Price Delays Rule Meant to Encourage Sharing of Substance Abuse Treatment Records
By Joseph Conn Modern Healthcare February 15, 2017
HHS Secretary Tom Price wants more public input before enforcing a rule that loosened privacy standards around substance abuse treatment records. The Obama administration issued the rule just weeks before President Barack Obama left office.
Price has moved the effective date of that rule from Feb. 17 to March 21.
The Trump administration last month imposed a 60-day freeze on new federal rules issued at the end of the Obama administration, pending their review by leaders of the new government.
Price, in a notice that will be published in the Federal Register on Thursday, said the prior effective date would not have allowed sufficient time for public comment.
In the week before Obama left office, HHS issued a 292-page final rule that amended decades-old law to provide greater protections over the records of drug and alcohol treatment patients than other healthcare patients have under the Health Insurance Portability and Accountability Act of 1996.
The new rule, several years in the making, eases consent requirements for the sharing of information between providers.
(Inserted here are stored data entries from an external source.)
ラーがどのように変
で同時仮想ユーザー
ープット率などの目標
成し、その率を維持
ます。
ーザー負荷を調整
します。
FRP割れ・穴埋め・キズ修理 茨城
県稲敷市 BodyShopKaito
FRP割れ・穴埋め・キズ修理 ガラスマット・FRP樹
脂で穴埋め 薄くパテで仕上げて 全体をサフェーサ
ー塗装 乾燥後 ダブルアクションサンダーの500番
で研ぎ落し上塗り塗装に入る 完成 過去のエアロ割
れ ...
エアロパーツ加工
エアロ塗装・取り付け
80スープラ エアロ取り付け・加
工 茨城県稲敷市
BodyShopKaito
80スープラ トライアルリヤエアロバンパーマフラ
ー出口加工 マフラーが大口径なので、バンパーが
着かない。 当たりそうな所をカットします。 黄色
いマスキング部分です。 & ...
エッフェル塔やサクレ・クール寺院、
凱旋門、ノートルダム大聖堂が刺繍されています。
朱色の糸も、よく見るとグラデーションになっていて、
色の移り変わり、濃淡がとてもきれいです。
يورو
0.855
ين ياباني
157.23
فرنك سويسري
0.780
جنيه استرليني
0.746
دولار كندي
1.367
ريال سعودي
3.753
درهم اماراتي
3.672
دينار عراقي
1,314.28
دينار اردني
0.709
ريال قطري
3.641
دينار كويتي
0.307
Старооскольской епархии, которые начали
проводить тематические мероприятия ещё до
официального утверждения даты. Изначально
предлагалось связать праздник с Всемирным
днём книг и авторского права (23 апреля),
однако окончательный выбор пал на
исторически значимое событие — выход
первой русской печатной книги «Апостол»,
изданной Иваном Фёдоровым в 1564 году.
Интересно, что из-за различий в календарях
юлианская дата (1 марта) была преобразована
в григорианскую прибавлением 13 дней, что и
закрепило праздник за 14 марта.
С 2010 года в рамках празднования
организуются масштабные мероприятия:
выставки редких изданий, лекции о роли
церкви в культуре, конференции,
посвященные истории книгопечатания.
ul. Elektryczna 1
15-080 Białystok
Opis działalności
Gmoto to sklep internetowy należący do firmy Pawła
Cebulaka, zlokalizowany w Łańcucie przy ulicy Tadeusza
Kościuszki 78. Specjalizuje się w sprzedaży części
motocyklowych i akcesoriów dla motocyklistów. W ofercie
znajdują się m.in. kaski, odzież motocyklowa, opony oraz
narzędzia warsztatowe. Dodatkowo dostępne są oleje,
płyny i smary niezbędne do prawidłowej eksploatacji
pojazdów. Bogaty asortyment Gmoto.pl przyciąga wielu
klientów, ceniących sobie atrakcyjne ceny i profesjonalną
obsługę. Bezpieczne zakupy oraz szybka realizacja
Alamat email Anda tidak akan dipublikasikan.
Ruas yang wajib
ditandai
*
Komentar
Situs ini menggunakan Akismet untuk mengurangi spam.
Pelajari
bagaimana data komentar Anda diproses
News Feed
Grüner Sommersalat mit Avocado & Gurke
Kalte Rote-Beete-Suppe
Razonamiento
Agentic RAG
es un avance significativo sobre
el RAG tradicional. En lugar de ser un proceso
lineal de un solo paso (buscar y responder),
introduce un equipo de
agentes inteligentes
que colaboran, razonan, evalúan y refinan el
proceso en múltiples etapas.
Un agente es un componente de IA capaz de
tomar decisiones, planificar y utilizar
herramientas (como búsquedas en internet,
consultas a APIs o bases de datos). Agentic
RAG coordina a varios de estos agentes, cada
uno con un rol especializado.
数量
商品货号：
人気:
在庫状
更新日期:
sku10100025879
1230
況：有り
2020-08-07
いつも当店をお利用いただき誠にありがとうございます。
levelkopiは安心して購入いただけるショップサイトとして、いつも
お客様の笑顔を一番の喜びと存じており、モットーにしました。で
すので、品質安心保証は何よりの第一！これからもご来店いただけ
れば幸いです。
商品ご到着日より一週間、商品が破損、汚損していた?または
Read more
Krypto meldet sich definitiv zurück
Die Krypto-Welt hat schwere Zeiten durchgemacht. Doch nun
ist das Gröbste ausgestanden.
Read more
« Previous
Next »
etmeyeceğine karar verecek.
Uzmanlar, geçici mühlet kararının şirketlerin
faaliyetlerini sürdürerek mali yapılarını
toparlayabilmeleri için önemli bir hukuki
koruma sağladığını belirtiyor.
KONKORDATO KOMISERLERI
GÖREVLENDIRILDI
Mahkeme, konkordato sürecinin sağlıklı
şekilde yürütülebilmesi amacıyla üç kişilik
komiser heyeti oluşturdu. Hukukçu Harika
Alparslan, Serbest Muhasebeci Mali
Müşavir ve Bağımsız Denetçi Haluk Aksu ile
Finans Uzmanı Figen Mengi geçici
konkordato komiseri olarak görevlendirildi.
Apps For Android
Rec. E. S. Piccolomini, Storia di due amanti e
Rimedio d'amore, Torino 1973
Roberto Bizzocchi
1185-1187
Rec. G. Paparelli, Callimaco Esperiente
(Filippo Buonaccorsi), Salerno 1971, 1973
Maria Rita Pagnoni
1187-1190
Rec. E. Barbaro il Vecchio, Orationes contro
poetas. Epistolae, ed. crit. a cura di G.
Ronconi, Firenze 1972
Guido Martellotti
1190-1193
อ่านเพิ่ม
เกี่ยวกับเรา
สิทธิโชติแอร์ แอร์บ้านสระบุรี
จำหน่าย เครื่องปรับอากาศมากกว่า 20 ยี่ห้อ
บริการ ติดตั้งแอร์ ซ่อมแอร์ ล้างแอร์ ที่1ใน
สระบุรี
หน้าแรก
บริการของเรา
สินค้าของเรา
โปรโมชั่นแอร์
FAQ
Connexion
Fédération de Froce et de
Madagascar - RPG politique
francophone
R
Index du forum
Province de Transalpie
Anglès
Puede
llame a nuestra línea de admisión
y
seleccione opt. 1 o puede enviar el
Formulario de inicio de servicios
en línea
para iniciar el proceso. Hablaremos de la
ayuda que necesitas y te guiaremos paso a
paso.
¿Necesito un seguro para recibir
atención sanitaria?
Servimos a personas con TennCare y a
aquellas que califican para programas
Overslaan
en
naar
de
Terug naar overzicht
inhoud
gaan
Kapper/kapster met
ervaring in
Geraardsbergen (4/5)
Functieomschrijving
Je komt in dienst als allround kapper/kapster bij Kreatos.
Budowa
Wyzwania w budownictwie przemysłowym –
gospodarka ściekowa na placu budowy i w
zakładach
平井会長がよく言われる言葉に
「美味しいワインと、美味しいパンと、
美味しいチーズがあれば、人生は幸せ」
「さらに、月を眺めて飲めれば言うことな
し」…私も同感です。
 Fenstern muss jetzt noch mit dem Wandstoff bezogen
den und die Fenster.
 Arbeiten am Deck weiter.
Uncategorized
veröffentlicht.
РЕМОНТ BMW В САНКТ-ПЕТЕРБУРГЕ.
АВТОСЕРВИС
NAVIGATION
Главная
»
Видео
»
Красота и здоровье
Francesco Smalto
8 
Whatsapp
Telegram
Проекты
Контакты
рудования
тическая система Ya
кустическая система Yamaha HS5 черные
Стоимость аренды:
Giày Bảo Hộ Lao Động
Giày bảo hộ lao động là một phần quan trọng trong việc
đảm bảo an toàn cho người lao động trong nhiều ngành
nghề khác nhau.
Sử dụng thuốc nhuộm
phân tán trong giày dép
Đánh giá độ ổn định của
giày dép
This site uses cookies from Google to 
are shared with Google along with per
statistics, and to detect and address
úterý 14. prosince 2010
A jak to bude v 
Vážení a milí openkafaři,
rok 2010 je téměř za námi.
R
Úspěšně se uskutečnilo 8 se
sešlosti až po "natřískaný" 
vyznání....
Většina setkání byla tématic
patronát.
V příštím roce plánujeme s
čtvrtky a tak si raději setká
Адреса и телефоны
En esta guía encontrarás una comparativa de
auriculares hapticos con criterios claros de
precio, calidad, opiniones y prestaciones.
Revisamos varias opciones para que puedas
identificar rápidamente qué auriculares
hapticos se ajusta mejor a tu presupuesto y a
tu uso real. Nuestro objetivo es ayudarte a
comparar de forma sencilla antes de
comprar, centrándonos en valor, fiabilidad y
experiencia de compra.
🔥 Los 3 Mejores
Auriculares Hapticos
Proponents suggest that that allows those offering treatment services to more easily shift from fee-for-service to outcome-based reimbursements. Opponents said the data could end up in the hands of law enforcement and employers, which would discourage people from seeking treatment.
The old rule required patients to consent every time their data was shared. HIPAA, in contrast, does not require patient consent when a data holder discloses a patient’s information for most healthcare transactions, including treatment, payment and so-called “other healthcare operations.”